- _WRITTEN TASK A_: In the Docker setup question, which base image do both Dockerfiles start from?
━━━━━ SELECTED EXCERPT
With the new setup, I get error;
/usr/src/app/node_modules/sequelize/lib/dialects/sqlite/connection-manager.js:31
throw new Error('Please install sqlite3 package manually');
Error: Please install sqlite3 package manually at new ConnectionManager
(/usr/src/app/node_modules/sequelize/lib/dialects/sqlite/connection-manager.js:31:15)
My question is;
Is it possible to use Sqlite3 with Docker
If so, anyone able to share sample docker-compose.yml and Dockerfile combo that works for this please.
My docker-compose.yml
version: '3.5'
services:
user-service:
container_name: user-service
build: ./services/user/
volumes:
- './services/user:/usr/src/app'
- './services/user/package.json:/usr/src/package.json'
ports:
- '9000:9000' # expose ports - HOST:CONTAINER
web-service:
container_name: web-service
build:
context: ./services/web
dockerfile: Dockerfile
volumes:
- './services/web:/usr/src/app'
- '/usr/src/app/node_modules'
ports:
- '3000:3000' # expose ports - HOST:CONTAINER
environment:
- NODE_ENV=development
depends_on:
- user-service
My user/ Dockerfile
FROM node:latest
# set working directory
RUN mkdir /usr/src/app
WORKDIR /usr/src/app
# add `/usr/src/node_modules/.bin` to $PATH
ENV PATH /usr/src/app/node_modules/.bin:$PATH
# install and cache app dependencies
ADD package.json /usr/src/package.json
RUN npm install
# start app
CMD ["npm", "start"]
My web/ Dockerfile
FROM node:latest
# set working directory
RUN mkdir /usr/src/app
WORKDIR /usr/src/app
# add `/usr/src/app/node_modules/.bin` to $PATH
ENV PATH /usr/src/app/node_modules/.bin:$PATH
# install and cache app dependencies
COPY package.json /usr/src/app/package.json
RUN npm install
RUN npm install react-scripts#1.1.4
RUN npm install gulp -g
# start app
CMD ["npm", "start"]
Many thanks.
━━━━━━━━━━
━━━━━ AVAILABLE RECORDS
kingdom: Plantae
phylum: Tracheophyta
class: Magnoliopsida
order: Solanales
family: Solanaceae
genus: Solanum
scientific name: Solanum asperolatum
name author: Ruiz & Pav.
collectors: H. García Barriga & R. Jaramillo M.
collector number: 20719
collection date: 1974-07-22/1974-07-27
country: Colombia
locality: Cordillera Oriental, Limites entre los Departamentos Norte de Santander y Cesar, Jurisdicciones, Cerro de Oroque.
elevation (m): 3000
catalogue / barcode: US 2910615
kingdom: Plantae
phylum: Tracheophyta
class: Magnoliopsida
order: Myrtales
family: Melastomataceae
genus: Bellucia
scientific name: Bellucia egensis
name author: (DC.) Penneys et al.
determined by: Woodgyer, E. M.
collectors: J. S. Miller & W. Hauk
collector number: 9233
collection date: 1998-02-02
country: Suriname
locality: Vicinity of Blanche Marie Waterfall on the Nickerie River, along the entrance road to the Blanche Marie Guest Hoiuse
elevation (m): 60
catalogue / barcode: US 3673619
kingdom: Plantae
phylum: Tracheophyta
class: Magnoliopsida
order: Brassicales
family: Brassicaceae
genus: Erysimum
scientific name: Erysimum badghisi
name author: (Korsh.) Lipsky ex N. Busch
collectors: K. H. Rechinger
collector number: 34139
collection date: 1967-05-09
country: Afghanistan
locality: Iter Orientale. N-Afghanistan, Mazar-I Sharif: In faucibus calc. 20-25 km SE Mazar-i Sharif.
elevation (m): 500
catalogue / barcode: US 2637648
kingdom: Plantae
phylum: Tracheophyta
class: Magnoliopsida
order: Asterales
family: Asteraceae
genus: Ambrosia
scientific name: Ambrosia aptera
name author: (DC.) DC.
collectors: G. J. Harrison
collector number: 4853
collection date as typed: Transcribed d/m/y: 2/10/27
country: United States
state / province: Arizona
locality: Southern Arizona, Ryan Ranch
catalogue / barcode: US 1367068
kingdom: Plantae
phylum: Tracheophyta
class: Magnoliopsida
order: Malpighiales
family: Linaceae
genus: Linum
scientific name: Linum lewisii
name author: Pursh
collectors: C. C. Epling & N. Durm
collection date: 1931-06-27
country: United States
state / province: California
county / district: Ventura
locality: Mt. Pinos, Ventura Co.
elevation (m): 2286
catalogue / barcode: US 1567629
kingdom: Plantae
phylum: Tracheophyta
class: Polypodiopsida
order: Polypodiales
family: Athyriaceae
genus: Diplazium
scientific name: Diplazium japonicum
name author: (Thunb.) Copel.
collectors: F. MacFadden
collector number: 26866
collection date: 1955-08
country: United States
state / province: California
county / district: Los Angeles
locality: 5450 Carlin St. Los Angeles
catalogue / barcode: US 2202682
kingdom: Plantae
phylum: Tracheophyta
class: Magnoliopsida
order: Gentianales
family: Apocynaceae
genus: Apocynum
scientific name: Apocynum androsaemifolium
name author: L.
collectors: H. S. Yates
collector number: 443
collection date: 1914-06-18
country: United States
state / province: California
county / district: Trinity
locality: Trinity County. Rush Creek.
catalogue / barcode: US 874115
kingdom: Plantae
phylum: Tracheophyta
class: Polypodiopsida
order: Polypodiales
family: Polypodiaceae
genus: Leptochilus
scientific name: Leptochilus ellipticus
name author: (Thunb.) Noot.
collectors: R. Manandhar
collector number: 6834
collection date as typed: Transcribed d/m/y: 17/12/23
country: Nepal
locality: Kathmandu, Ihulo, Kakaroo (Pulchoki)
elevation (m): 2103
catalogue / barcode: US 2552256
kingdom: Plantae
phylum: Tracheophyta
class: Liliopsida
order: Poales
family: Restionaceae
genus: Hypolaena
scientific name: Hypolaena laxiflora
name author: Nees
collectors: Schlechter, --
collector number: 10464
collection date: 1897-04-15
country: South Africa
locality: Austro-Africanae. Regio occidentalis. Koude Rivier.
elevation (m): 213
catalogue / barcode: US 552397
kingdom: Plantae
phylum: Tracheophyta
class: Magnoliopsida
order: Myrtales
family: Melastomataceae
━━━━━━━━━━
- _WRITTEN TASK B_: Reproduce the portion of the rows that opens with the line containing "collector number: 443" and closes with the line containing "scientific name: Leptochilus ellipticus", including both of those lines.

- _EXERCISE OUTPUT A_: node:latest

- _EXERCISE OUTPUT B_:
collector number: 443
collection date: 1914-06-18
country: United States
state / province: California
county / district: Trinity
locality: Trinity County. Rush Creek.
catalogue / barcode: US 874115
kingdom: Plantae
phylum: Tracheophyta
class: Polypodiopsida
order: Polypodiales
family: Polypodiaceae
genus: Leptochilus
scientific name: Leptochilus ellipticus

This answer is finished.